LRA 2002 Flashcards
Why should you register your land?
- Security of title gives protection against claims of adverse possession
- Greater certainty and security about what you own
- Potential buyers increasingly expect land to be registered before buying
- Not registered land is a disincentive for future purchasers
- You will get more interests in your land if you
- It simplifies conveyancing, transactions are easier and potentially less costly for those involved
LRA 1925
- The LRA 1925 assumed that the solution to this complication was a short list of obvious things
- Freeholds
- Long leaseholds (21 years and over)
- Anything under 21 years was an overriding interest
- LRA 2002 changed it to 7 years
- Mortgages
- Everything else was kept of the register to make it easier
- Most of these interests were called “overriding interests”
- They still are a trap for the unwary purchaser
Leapfrogging section of LRA
s27, s28, s29
Modern registration
- Both simpler and more complicated than unregistered conveyancing
- Records the legal effect of the transaction between A and B
- You have to have the prior transaction by deed and contract, and then registration – this is one whole disposition
- The disposition is not completed until the interest is registered (as regards the third party)
- You have to have the prior transaction by deed and contract, and then registration – this is one whole disposition
- Registration completes the disposition between A and B
- Vests the legal title in B [s58 LRA]
- Because it vests the title without anything else, even if B is a fraudster
- Registration guarantees the effect of that legal title
- If there is a mistake, the registry has to indemnify you
Issues with modern registration
- The registry deals well with simple cases
- Freehold with a long lease or mortgage
- The rules work for most people
- Most complicated cases may pose a risk, depending on how the ‘priority rules’ work
- The cost of a system which is cheap and easy for most is that some people lose out big time
Mordern registration
Public record
- The land registry is a public office
- Anyone can access records for a small fee
- Everything is computerised and online
- It is not yet in ‘real time’
- There is no electronic conveyancing yet
- Thus, the pre-1926 formalities are preserved
- Deed signed by the parties and presented to the Land Registry (after registration deed can be disposed of)
Modern registration
Protection for both interest holders and purchasers
- Two tensions: static v dynamic security
- The existing interest holder wants to keep what they have (their static security; the status quo should say) as against the dynamic security of a purchaser who wants to acquire
- The purchaser will very quickly have a static interest once they have acquired the property
- Protects the purchaser by freeing them from earlier unprotected interests
- Protects the interest-holder by making their interest enforceable against future purchasers by giving them methods to protect their interests
- If an interest is unprotected, it will not bind the purchaser, but it will always bind the original grantor (as a matter of contract)
Principles of registration
- Mirror: register should reflect all interests affecting the estate
- Curtain: purchasers should not be affected by trust interests which are behind the curtain of the register
- Insurance: the state guarantees the accuracy of the register and so will indemnify anybody who loses in certain circumstances
Williams & Glynn’s Bank v Boland on the LRA
- the LRA 1925 “is designed to simply and to cheapen conveyancing … from any burden not entered on the register, with one exception (the overriding interest) he [the purchaser] takes free.
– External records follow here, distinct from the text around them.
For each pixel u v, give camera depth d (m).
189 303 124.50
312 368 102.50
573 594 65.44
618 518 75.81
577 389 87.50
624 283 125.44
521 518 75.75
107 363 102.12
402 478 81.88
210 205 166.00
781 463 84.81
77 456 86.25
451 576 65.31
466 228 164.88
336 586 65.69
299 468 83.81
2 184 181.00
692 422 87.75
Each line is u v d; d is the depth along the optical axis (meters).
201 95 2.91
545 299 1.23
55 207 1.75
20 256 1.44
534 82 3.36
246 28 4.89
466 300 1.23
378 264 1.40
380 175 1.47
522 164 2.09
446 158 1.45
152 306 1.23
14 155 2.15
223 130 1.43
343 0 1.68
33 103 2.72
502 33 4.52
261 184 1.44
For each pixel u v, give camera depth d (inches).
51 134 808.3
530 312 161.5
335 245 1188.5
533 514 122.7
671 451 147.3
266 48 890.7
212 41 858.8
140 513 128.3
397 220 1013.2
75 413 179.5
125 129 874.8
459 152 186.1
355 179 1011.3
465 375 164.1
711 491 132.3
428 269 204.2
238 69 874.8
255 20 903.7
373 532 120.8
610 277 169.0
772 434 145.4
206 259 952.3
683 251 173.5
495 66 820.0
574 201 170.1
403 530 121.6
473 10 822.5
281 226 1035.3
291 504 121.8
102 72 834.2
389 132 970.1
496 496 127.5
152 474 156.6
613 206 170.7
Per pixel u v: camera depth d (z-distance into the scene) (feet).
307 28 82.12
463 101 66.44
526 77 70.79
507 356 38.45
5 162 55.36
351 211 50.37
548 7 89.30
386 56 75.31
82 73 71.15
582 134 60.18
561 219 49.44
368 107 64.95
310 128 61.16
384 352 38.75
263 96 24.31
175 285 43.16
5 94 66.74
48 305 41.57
Above all, the system is designed to free the purchaser from the hazards of notice which, in the case of unregistered land, involved him in enquiries, quite elaborate, failing which he might be bound by equities”
- Registration gets rid of the doctrine of notice
- Actual occupation is not notice
The Mirror
s27, s32 and s40 LRA
MIRROR
s27 LRA
- S27 LRA lists the dispositions that must be completed by registration or they will not have legal effect (i.e., they will not bind third parties). But they will still bind the grantor in equity. These are the legal interests
- Freehold
- Leasehold over 7 years
- Legal express easement
- Legal mortgage
MIRROR
s32 LRA
- S32 lists other encumbrances (equitable commercial interests) that must be entered as a notice on the register
- Everything that is not in a trust
- Equitable lease
- Equitable charge
- Equitable easement
- Option to purchase
- Right of pre-emption
MIRROR
s40 LRA
- S40 allows restrictions to be entered against the title, limiting the circumstances in which a disposition can be registered
- Alerts the would-be purchaser to the fact that the single party is not free to deal with the party – there is probably a beneficiary to a trust here and unless you are paying two trustees or get the consent of the beneficiaries you will be bound by the interest
- Trust interests are not supposed to be registered because they are not to bind third parties; they are removed from the land and put into the proceeds of sale
- Restrictions regulate the circumstances in which a disposition of a registered estate or charge may be the subject of an entry in the register. Either can be sought without the consent of the registered proprietor who must be notified and who will be able to apply for cancellation of the notice, or object to an application for a restriction.
Registrable dispositions
s27 LRA
- Transfer of freehold
- Creation or assignment (transfer) of lease
- Of more than 7 years
- Short lease not taking effect in possession but having been created by deed
- Express grant or reservation of an easement
- Easements can be acquired by implication or application of law and are exempt from registration
- Grant of a legal charge (mortgage)
Argyle v Hammond
FACTS
Mr Steed had given his mother Mrs Steed power of attorney while he was abroad. She used it to transfer his house to her daughter Mrs Hammond, who mortgaged it to the claimant building society and then disappeared. Mrs Steed had the transfer to Mrs Hammond set aside for undue influence, but the question for the Court of Appeal was whether the charge that Mrs Hammond had executed while registered as proprietor, should remain. Since the transfer to Mrs Hammond had not been voided at the time she granted the charge to ABS, it could remain.